Here in Europe, the first and so far biggest public tender on cannabis was finally concluded in Germany with Aurora, Aphria and the cannabis company formerly known as Wayland (ICC) winning the bid lots for domestic cultivation this spring.
The British, who waffled around all year on what kind of “animal” cannabis actually is, celebrated that anniversary late in the year with a highly limited scope of coverage by the NHS.
And Luxembourg threw down the gauntlet on “recreational” within an aggressive timeframe (by 2022) and tripling its medical cannabis training budget for doctors next year.
International Cannabis Is Growing Like…A Weed
The most interesting discussions right now are clearly emerging on the international front. Cannabis became an internationally mainstreaming commodity this year as patient numbers began to climb on the continent.
This in turn has led to the normalization of the idea at least of an export trade in cannabis not only across Europe but globally as companies target the region. Cross border cannabis companies, in other words, are a “thing” that blossomed this year – and frequently, while sometimes financed by Canadians, called another country home.
The announcement of at least the first German wholesale reference price this year will also do wonders to start to normalize prices across not only the EU but all those hoping to export here.
That in turn will have global impact.
Regulation Is Beginning to Materialize
For those who thought that higher standards were a passing fad, the events of this year, particularly of the latter half of it have confirmed one thing for sure: Regulatory muster is here to stay.
To add to the general confusion, however, international standards on medical products and even food are absolutely in the mix as countries find that standards, measurements and production processes might be similar, but on the ground, still differ. Harmonization is a word many in the cannabis industry are hearing now, and not just in the medical space, but also the food and supplements market.
The initials “GMP” are on the lips of many this year. Not to mention another exciting development the cannabis industry from abroad did not see coming and still broadly does not understand – namely Novel Food.
The War For Reform Is Being Fought On Several Fronts
Inevitably, just as in the United States, the fights in the room right now as well as legislative gridlock are focusing on some strange nitty gritty.
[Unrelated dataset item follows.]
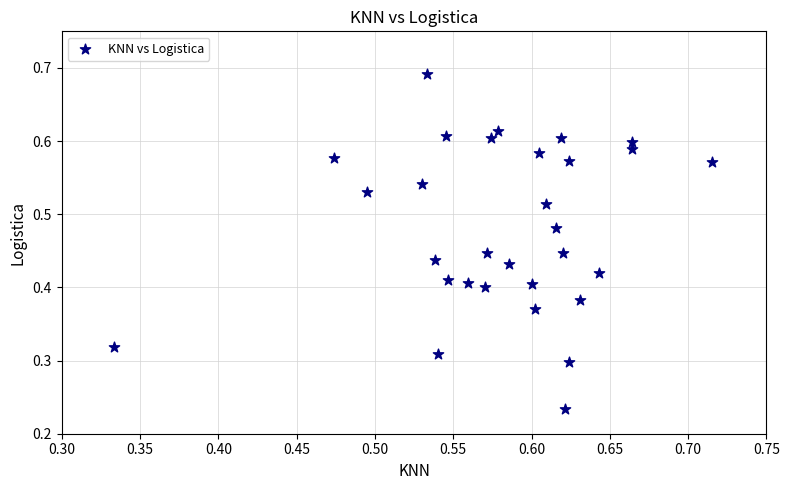

How many data points are displayed?

30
For example, cannabidiol (CBD) is just one cannabinoid from the plant. It is a chemical substance. Yet, suddenly, in Europe, this discussion is being bogged down in pseudo-scientific discussions in the name of public policy about whether CBD is a “new kind” of food.
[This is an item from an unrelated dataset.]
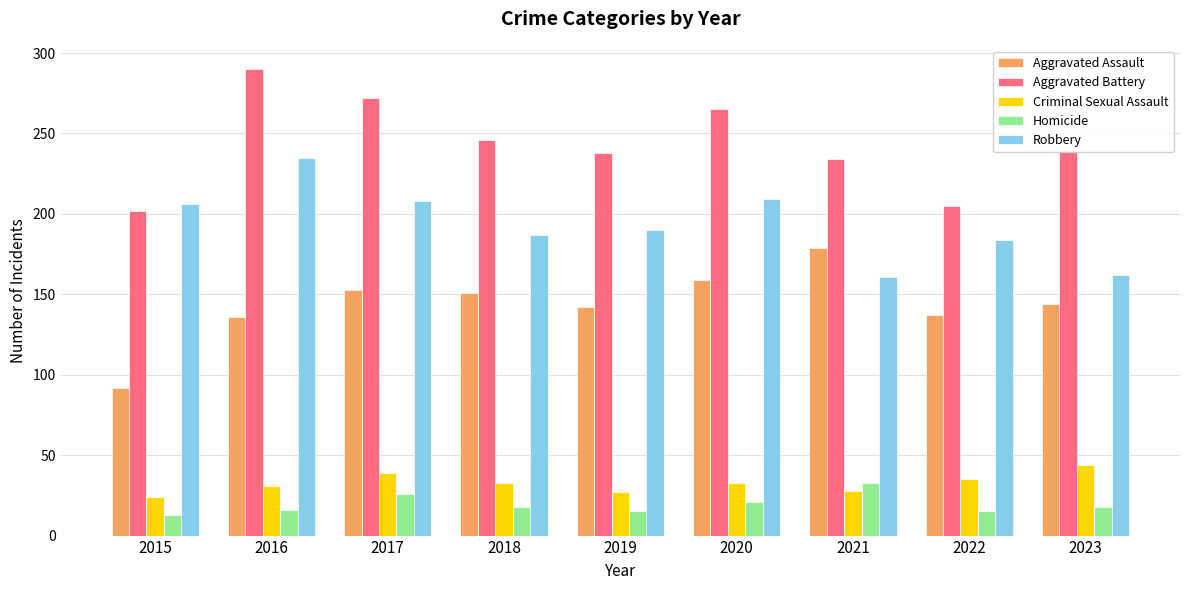

What is the minimum value for Homicide?

13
Ultimately this is a discussion about regulation – whether CBD and hemp production should be regulated differently than they are right now – and whether the plant should be put in a different bucket than, say, tomatoes. Or when extracted, tomato juice.
GMP is also a very strange discussion which has still not exited the stage – mostly because of the lack of uniformity internationally between Canada and European states although that is moving in the right direction.
The last issue of course, which has been looming from the Canadian side for several years, including of course all the pesticide scandals, new regulations on the cultivation of all plants for human consumption. Even German farmers are up in arms (with a recent tractor protest in Berlin that paralyzed the city).
Cannabis is in the bullseye on all fronts.
Auld Lang Syne
If there was a theme to the industry as of this summer, it was clearly that things cannot continue as they have. The CannTrust Scandal absolutely encapsulated all that is wrong with the industry.
That said, there is every reason to believe that the most egregious scandals (or at least quite so many of them) are a passing fad. Indeed, many in the industry are in fact committed to turning over a new leaf (for the new year or just because).
The good news? There is every sign of course that it will.